EXERCISE GOAL: Your answer should be the exact lines of the data below from the one containing "73: (513, 133, 2.04)" through the one containing "77: (447, 143, 10.66)"; please include nothing else.

Stored dataset items:
+ + +

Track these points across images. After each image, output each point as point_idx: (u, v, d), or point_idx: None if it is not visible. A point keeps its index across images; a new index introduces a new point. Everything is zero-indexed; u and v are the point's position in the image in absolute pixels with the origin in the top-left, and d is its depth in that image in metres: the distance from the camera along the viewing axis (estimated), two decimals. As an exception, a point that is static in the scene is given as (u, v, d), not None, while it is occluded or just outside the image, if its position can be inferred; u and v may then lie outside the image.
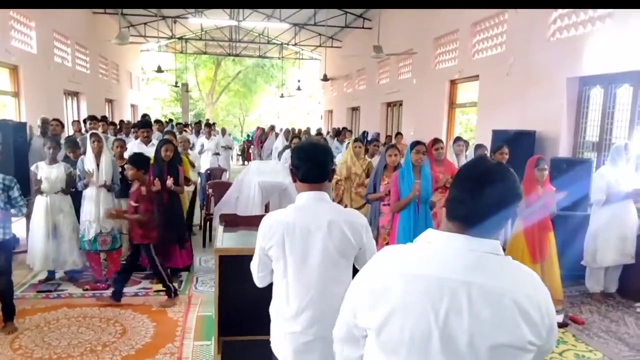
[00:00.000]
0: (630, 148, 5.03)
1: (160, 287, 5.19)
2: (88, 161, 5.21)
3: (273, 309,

+ + +

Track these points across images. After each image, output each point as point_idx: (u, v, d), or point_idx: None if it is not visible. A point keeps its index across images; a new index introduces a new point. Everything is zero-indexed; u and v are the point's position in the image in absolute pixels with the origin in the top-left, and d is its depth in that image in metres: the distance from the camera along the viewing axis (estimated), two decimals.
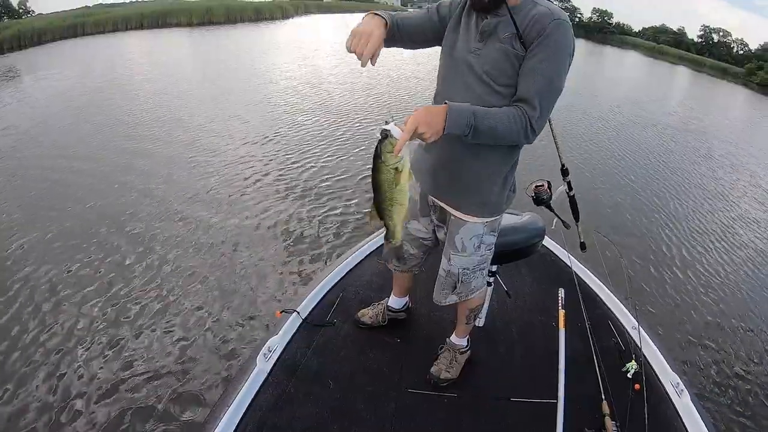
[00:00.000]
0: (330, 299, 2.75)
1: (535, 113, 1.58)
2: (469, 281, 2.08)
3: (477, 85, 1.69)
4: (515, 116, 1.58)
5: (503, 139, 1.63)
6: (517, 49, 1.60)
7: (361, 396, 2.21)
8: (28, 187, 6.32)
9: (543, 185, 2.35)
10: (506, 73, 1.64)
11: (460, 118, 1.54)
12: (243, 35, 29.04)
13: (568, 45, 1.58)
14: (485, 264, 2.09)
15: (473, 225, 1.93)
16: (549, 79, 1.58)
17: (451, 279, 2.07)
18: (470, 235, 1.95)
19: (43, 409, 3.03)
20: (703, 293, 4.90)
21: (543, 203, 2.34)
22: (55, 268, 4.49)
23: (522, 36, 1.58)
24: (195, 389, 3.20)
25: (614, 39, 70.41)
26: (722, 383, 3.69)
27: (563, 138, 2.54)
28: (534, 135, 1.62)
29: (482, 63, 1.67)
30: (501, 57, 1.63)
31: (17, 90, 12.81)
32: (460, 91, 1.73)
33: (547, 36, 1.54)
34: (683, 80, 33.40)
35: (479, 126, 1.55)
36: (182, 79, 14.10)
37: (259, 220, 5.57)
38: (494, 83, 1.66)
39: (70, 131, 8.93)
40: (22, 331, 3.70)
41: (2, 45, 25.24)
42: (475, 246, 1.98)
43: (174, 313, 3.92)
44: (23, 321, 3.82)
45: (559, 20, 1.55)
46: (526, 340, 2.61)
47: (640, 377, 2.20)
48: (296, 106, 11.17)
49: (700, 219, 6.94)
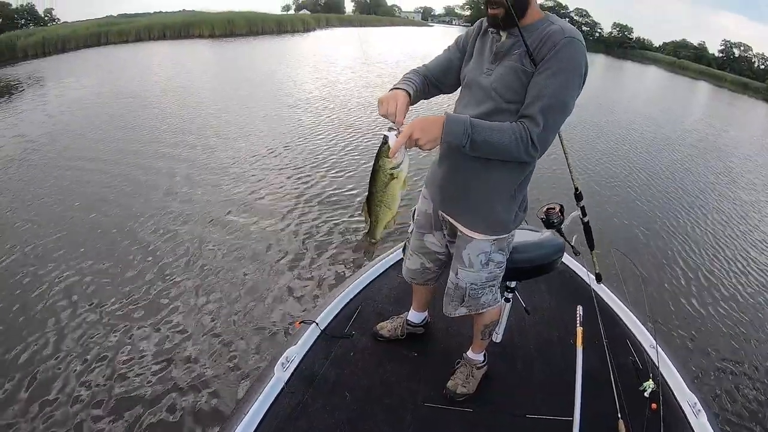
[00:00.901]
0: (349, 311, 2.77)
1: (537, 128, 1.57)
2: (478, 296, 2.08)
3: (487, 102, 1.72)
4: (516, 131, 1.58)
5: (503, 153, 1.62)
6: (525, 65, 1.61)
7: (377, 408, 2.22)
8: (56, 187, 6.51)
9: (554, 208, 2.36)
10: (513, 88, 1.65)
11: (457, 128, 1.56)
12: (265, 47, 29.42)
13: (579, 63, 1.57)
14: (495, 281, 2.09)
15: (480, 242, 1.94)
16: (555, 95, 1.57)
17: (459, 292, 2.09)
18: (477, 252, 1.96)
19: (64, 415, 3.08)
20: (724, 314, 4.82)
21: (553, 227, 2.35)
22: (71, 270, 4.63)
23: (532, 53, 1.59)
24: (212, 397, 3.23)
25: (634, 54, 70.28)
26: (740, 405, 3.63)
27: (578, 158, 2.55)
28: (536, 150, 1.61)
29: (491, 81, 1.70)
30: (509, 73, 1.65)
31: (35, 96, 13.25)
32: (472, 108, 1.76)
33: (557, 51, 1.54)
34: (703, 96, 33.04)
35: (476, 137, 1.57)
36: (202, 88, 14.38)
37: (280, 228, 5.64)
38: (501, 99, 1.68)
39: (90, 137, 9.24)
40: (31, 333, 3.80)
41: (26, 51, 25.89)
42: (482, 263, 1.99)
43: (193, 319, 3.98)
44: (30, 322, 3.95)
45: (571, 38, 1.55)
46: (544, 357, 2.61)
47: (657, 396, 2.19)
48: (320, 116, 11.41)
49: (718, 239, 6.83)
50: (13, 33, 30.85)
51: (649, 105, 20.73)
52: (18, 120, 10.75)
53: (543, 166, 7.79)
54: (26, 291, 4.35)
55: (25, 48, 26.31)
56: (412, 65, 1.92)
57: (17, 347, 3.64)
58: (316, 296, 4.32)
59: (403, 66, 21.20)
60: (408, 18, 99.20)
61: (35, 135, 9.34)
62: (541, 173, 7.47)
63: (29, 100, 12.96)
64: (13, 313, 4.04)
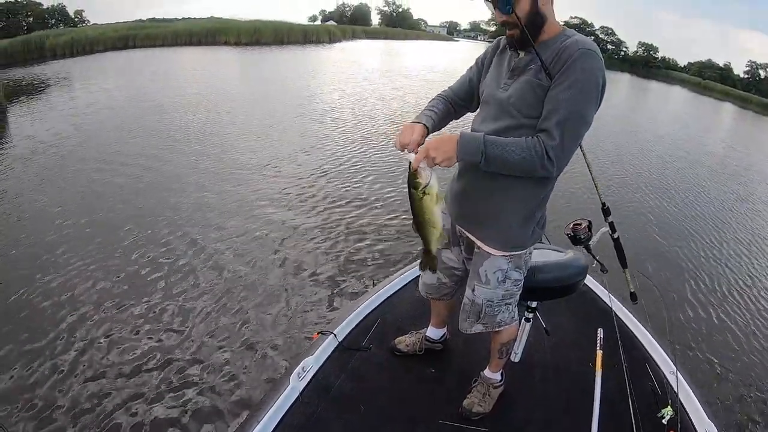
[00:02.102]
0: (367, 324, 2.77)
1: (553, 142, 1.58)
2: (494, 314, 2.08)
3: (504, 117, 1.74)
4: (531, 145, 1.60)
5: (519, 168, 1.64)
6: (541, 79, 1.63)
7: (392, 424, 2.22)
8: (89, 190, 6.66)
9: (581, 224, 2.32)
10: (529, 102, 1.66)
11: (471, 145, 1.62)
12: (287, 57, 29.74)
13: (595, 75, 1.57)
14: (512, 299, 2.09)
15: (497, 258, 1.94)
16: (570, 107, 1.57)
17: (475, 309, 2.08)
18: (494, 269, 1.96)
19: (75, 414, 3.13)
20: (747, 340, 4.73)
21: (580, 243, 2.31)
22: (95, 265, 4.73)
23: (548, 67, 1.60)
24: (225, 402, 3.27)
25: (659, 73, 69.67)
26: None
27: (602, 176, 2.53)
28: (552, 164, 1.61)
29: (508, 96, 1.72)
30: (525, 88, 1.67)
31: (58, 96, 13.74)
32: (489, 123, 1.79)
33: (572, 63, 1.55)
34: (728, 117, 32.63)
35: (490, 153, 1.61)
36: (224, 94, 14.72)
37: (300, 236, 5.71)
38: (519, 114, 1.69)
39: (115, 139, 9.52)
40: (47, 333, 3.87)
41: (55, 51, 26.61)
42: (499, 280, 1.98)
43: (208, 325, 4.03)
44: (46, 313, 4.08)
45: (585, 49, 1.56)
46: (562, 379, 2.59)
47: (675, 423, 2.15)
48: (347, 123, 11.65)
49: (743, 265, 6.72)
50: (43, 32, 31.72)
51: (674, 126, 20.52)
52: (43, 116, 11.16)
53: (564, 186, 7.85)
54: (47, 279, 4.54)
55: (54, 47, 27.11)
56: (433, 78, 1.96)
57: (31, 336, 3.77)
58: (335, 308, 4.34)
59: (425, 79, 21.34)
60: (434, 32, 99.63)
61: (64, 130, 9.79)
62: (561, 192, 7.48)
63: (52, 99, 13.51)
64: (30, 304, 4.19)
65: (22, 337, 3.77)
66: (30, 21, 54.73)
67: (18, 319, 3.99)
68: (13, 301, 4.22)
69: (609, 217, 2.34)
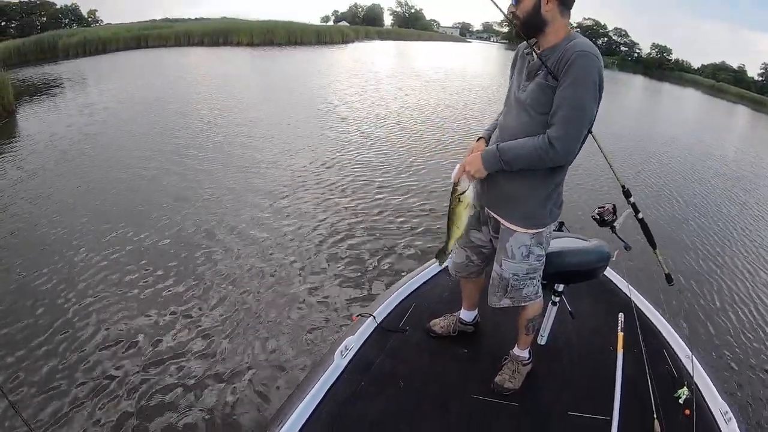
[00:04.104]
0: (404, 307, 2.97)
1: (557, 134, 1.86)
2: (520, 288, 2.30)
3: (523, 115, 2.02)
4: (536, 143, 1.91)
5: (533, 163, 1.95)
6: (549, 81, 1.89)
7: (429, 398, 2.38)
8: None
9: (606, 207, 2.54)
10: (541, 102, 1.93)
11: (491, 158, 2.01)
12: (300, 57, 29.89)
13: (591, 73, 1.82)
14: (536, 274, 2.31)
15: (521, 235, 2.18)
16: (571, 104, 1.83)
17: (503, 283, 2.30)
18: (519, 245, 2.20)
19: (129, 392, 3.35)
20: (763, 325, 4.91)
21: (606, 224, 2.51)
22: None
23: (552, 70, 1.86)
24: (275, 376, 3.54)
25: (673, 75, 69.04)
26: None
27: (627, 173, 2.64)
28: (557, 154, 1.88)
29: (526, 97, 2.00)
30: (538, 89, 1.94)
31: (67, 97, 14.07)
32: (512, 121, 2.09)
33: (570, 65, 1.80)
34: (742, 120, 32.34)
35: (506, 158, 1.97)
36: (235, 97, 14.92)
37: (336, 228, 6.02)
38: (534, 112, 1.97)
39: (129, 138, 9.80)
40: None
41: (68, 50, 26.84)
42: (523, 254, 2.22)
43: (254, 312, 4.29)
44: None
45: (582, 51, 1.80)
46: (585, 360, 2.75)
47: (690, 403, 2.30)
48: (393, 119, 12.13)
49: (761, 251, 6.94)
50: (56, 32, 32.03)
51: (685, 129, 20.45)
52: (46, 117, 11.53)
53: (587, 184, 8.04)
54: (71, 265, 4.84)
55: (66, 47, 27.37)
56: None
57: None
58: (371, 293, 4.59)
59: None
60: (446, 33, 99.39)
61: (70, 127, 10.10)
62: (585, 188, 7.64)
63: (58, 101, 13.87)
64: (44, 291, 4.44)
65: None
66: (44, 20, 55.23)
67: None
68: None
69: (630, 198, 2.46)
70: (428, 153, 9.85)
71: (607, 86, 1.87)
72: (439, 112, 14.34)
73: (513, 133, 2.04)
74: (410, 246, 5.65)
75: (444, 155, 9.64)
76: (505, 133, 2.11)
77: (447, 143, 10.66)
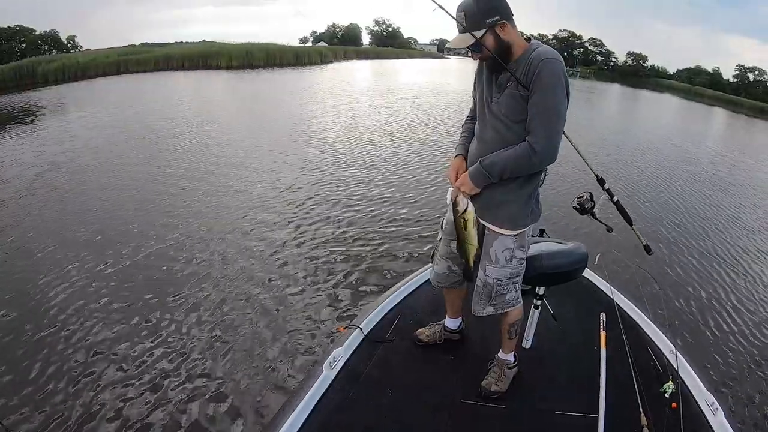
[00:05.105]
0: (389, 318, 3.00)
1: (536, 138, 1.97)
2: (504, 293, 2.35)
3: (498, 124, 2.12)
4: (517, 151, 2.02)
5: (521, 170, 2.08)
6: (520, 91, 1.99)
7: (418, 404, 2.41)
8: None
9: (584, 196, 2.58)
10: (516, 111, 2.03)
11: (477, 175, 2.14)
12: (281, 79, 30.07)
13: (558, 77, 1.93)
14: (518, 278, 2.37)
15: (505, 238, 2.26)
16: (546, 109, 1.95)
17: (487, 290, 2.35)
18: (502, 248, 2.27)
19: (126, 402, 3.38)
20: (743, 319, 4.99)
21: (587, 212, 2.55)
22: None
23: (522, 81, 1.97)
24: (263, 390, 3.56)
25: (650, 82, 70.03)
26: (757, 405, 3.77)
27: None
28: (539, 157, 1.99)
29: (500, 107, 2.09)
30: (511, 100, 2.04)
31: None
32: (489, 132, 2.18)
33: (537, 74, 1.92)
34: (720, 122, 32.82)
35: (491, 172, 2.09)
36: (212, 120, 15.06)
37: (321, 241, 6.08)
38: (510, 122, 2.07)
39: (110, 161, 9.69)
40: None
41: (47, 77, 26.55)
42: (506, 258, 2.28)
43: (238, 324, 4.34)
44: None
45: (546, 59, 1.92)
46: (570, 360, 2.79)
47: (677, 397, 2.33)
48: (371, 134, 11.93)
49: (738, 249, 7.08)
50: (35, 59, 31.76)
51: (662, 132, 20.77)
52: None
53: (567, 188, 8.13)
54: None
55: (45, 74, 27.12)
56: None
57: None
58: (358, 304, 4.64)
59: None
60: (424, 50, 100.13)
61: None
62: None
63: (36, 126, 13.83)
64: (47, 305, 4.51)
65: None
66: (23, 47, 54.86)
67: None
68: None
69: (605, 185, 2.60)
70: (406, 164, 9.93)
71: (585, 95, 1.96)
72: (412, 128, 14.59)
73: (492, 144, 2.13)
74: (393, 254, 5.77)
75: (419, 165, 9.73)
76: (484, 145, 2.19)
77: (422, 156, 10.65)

+ + +

ANSWER TO THE EXERCISE:
73: (513, 133, 2.04)
74: (410, 246, 5.65)
75: (444, 155, 9.64)
76: (505, 133, 2.11)
77: (447, 143, 10.66)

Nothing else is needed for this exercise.